[jbig2-dev] Re: UCS-2 interpretation

William Rucklidge wjr@imarkets.com
Mon, 22 Jul 2002 16:21:35 -0700


> I have a simpler spec question for you. :)

Happy to answer.  Sorry it's taken me a while to reply - I was on vacation,
but am back now.

> In section 7.4.15.2 'Multi-byte coded comment' the character encoding is 
> given as UCS-2. I understand UCS-2 doesn't actually specify the byte 
> order, though I haven't verified this in the referenced ISO document. I 
> would expect it to be big-endian, as with the rest of the spec, but 
> wanted to confirm that.

If the byte order is unspecified by the UCS-2 spec, then per the general
rule for encoding of multi-byte quantities, it should be big-endian.

> I'm also puzzled that UCS-2 was specified instead of UTF-16. Do you have 
> any insight into current and expected practice there?

▬▬▬

Required work:
a) In the mailing-list reply about UCS-2, what byte order should be used if the UCS-2 spec leaves it unspecified?
b) Pick up the mailing-list reply about UCS-2 right after its last line and keep writing it.

▬▬▬

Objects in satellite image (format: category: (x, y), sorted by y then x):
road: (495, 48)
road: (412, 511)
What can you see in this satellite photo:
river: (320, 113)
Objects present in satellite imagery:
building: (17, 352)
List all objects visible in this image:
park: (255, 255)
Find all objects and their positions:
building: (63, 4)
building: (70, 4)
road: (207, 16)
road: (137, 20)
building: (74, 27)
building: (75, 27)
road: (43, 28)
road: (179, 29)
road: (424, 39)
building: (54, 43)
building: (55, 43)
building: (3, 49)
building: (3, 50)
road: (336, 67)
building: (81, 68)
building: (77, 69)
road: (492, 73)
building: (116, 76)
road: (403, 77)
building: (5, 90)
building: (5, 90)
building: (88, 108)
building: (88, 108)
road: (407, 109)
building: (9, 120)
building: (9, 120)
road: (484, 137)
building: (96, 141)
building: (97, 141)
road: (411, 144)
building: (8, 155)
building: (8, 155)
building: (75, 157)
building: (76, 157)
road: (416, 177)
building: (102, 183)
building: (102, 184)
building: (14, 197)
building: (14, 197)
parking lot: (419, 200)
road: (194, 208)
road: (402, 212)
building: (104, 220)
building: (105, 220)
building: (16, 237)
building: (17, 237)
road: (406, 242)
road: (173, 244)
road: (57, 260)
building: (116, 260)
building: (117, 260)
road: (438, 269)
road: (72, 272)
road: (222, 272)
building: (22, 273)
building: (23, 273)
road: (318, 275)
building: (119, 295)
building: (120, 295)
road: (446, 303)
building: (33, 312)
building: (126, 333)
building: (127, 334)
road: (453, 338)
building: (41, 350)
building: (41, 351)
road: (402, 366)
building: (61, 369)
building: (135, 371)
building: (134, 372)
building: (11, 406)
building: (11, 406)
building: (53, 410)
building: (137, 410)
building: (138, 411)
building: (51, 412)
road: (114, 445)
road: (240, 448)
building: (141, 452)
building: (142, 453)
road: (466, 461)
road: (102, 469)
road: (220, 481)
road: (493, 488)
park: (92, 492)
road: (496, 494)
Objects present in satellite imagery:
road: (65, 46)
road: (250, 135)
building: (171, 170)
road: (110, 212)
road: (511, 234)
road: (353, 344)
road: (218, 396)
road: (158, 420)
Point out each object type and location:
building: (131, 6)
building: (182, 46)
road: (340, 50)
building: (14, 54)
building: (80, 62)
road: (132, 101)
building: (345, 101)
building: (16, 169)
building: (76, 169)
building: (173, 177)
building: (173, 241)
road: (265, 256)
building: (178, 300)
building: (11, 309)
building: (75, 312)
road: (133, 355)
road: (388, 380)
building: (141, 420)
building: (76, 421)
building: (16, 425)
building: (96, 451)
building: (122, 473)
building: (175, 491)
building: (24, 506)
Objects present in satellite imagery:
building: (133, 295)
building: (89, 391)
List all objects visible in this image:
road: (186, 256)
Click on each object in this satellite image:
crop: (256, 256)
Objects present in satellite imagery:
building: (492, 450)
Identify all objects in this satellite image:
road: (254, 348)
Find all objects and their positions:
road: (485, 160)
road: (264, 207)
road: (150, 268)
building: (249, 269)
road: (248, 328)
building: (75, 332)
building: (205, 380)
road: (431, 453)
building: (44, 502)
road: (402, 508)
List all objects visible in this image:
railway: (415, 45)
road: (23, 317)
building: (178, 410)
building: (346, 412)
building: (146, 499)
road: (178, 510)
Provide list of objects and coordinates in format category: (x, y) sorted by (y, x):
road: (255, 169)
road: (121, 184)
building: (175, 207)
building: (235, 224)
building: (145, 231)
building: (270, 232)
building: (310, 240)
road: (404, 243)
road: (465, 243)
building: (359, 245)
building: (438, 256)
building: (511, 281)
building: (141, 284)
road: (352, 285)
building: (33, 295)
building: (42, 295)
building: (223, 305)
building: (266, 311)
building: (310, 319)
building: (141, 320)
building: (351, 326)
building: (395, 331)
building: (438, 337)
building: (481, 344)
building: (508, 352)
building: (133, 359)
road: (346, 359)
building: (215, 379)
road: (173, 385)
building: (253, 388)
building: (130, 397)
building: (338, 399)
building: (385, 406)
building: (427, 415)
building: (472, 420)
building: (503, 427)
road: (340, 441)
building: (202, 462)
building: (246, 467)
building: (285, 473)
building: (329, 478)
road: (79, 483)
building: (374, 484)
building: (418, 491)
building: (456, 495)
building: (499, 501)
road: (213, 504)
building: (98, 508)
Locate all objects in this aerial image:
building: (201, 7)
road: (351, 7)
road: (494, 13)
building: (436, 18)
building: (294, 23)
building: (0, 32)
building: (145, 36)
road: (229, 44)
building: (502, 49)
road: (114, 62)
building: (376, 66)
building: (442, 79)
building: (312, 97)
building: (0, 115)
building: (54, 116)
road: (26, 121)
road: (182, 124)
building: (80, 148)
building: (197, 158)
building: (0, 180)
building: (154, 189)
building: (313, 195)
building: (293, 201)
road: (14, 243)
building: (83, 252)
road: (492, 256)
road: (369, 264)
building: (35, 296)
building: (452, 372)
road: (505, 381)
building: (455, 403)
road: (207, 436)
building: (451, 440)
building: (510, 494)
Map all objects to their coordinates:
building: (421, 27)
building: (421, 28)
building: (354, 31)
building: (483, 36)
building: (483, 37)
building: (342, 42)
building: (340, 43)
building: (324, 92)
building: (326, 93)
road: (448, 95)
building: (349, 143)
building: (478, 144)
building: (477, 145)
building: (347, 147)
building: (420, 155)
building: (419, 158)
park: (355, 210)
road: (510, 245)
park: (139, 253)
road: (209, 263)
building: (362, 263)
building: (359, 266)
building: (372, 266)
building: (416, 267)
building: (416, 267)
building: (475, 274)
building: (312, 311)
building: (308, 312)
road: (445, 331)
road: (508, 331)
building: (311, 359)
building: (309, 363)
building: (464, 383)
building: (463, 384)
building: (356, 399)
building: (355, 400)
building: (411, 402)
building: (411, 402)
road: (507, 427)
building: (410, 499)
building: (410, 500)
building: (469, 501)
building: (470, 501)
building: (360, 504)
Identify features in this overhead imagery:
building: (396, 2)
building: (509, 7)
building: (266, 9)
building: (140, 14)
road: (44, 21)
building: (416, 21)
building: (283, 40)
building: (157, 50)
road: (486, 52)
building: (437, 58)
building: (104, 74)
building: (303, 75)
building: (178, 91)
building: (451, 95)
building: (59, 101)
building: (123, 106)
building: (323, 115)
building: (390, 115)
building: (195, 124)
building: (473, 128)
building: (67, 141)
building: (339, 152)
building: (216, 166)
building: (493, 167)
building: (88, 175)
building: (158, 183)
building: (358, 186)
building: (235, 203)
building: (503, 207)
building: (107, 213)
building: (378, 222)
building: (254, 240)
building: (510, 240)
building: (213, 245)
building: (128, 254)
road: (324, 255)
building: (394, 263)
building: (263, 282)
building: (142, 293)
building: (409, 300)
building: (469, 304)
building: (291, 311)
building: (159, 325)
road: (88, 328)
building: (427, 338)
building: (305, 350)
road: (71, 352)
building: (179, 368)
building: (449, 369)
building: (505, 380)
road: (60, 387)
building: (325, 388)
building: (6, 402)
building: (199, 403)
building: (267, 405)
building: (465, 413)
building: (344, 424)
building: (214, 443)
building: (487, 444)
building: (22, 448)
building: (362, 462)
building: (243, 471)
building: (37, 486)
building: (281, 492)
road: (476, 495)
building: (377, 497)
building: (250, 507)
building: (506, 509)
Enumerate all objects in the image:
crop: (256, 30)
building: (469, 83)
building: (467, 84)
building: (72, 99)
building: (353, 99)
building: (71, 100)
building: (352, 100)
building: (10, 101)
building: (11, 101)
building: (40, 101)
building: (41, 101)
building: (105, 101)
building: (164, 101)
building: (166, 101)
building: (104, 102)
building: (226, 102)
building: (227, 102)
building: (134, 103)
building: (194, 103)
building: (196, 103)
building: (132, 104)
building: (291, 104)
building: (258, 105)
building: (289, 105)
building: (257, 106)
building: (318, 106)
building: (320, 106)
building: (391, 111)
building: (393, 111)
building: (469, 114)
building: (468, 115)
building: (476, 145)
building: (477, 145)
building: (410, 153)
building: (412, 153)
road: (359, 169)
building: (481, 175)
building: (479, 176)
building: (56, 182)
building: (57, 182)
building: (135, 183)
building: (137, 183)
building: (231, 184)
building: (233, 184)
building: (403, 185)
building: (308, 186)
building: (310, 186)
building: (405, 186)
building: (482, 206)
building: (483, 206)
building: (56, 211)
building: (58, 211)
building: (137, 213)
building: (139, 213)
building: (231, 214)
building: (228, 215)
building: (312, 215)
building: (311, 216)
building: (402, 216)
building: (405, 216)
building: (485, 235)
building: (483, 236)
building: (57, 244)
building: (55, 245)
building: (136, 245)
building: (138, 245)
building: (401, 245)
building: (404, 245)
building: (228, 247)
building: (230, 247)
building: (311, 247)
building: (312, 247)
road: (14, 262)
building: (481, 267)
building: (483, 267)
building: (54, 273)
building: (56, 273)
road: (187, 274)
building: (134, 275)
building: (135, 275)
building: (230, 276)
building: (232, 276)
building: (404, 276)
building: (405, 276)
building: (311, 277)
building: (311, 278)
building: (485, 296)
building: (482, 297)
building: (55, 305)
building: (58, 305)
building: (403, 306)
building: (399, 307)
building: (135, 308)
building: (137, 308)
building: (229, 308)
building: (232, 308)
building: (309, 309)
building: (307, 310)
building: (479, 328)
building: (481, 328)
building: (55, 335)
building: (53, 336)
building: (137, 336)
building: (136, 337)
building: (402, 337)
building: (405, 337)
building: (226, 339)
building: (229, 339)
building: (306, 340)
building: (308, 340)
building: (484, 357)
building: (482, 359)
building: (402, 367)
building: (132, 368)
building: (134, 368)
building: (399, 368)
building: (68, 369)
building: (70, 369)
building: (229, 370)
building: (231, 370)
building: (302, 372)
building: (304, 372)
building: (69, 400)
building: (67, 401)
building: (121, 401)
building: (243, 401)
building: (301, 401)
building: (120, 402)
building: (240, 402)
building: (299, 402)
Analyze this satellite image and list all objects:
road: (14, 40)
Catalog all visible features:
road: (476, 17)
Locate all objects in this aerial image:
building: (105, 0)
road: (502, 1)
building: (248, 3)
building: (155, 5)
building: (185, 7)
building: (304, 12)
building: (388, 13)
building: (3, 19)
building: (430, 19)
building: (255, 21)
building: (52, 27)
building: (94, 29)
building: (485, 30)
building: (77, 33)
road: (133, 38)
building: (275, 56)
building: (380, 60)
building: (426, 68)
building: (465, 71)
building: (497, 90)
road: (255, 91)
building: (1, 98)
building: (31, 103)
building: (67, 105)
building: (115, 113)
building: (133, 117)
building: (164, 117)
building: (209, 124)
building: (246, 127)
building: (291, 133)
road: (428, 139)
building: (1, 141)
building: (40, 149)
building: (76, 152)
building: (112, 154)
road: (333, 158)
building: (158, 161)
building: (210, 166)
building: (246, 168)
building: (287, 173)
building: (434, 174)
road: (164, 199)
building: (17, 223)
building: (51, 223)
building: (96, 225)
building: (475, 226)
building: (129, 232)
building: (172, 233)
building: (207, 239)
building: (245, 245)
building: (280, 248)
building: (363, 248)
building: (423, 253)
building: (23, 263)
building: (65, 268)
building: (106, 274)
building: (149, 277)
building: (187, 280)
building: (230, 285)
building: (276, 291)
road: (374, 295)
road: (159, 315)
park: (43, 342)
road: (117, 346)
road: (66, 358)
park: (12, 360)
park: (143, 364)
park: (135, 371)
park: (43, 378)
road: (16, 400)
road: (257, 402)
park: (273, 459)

▬▬▬

Answers:
a) Big-endian, following the general rule for encoding multi-byte quantities.

b)
Basically, mark this up to ignorance - my ignorance in particular.  I
wanted to make sure that there was some way of putting non-ASCII text into
comment segments, but I hadn't had any experience in actual i18n encodings.
I'd heard that ISO 10646 defined a two-byte encoding called UCS-2, so I
specified the use of that - and that exhausted my knowledge (I have no idea
what UTF-16 is or how it might differ from UCS-2).  If UCS-2 was a poor
choice, I apologise.  If I'd known that the byte order wasn't specified,
I'd at least have added a note clarifying it.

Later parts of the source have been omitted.